The university’s recent construction projects, such as the renovations of Eaton and Bacon Halls and the construction of a dorm on Boston Ave., are also spurring an increase in tuition.

“The cost of attendance will not go down when capital projects are finished,” Collins said. “For the Student Residence Facility, the operating and maintenance costs of the building, including debt service over the life of the bonds financing the project, will be covered by the developer, Capstone, and supported by student rents.”

Tufts Community Union Treasurer Dhruv Sampat, a junior who manages the school’s undergraduate student activities fund, expressed concern for the inability of students to participate in extracurricular activities as a result of paying more for tuition.

Tufts is very big on extracurriculars. There are also things that you have to pay for to participate — in events, in programming and in clubs on campus,” he said. “So that is where I come in. In the last two years, it has been my mission as Treasurer to try and reduce those costs as much as possible.”

Although Sampat said he has worked to reduce the external costs of campus life, he believes that recent tuition raises will have a “negative impact” on the socioeconomic makeup of the undergraduate population.

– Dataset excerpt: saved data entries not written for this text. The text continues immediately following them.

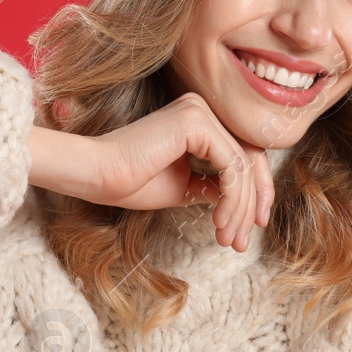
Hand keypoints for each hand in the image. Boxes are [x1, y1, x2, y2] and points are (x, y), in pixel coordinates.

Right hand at [84, 92, 275, 251]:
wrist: (98, 174)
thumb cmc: (131, 181)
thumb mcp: (184, 187)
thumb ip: (212, 186)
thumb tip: (240, 198)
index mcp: (198, 121)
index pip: (241, 156)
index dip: (253, 194)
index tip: (249, 229)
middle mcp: (202, 109)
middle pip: (248, 159)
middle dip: (251, 205)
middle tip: (242, 242)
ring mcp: (199, 112)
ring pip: (242, 166)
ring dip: (239, 208)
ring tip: (227, 237)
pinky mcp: (196, 122)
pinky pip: (231, 164)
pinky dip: (231, 197)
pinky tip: (218, 221)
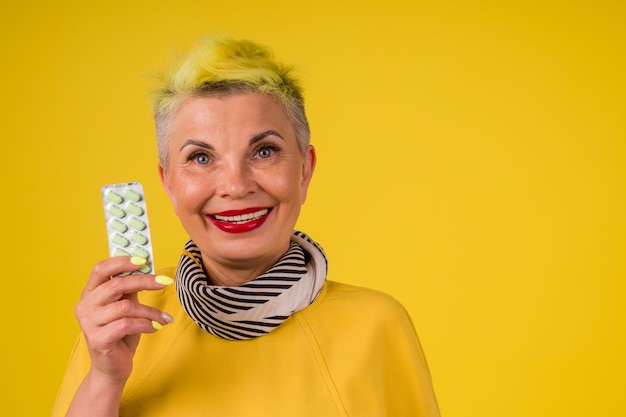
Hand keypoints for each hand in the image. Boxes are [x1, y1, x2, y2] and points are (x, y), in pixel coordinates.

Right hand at [75, 256, 172, 384]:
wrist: (111, 368)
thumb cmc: (120, 334)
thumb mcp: (126, 307)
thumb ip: (129, 289)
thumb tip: (145, 267)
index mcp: (89, 293)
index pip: (101, 269)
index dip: (122, 262)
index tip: (144, 260)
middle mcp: (85, 306)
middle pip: (116, 285)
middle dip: (144, 281)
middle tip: (165, 281)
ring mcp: (89, 323)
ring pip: (125, 307)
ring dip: (150, 311)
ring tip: (163, 317)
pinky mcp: (98, 339)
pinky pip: (127, 324)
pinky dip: (146, 324)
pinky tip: (155, 327)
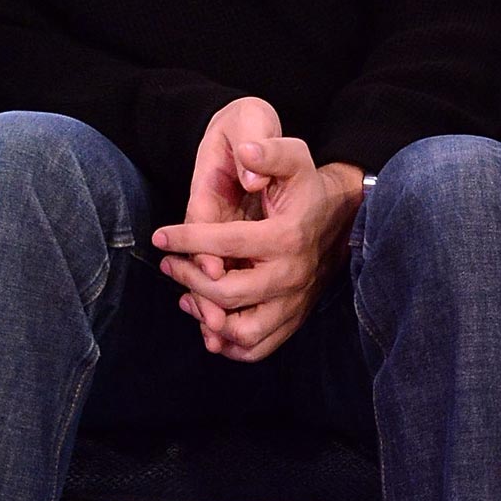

It is quite intuitive that there would only be a certain demographic of people that could be able to pay such increased costs,” Sampat said. “That always raises the risk of having a campus that has people from very, very similar economic backgrounds.”

President Donald Trump has threatened to withdraw hundreds of millions of dollars from other colleges, such as the University of Pennsylvania, and has gone so far as to cancel $400 million in funding to Columbia University.

Sponsored research, grants and contracts provided nearly a fifth of the university’s revenue last year. The federal government provided about $185 million of that amount toward Tufts, funds that are now at risk under the Trump administration. However, according to Collins, this year’s tuition rise is not intended to cover for that possibility.

“This year’s increase will be consistent with prior years and is not intended to offset any potential losses in federal funding,” he stated.

Sampat said that as tuition costs continue to rise, students on financial aid have increasingly used the TCU Senate’s Student Support Fund to help cover club expenses that would usually have to be paid out-of-pocket.

We try and cover costs for students who would otherwise have to worry about finding places to pay for these things,” he said. “And the use of [the Support Fund] has definitely increased, obviously because of rising costs, and also because of just how costs in general at this university are increasing.”

Sampat believes the university administration should be transparent about where tuition money goes.

We’re expanding a whole lot, and so it does — just through pure intuition — make sense that costs are rising for the university as well,” he said. “But it would still be a very healthy and a professional thing to just have that transparency and know what our money is going towards.”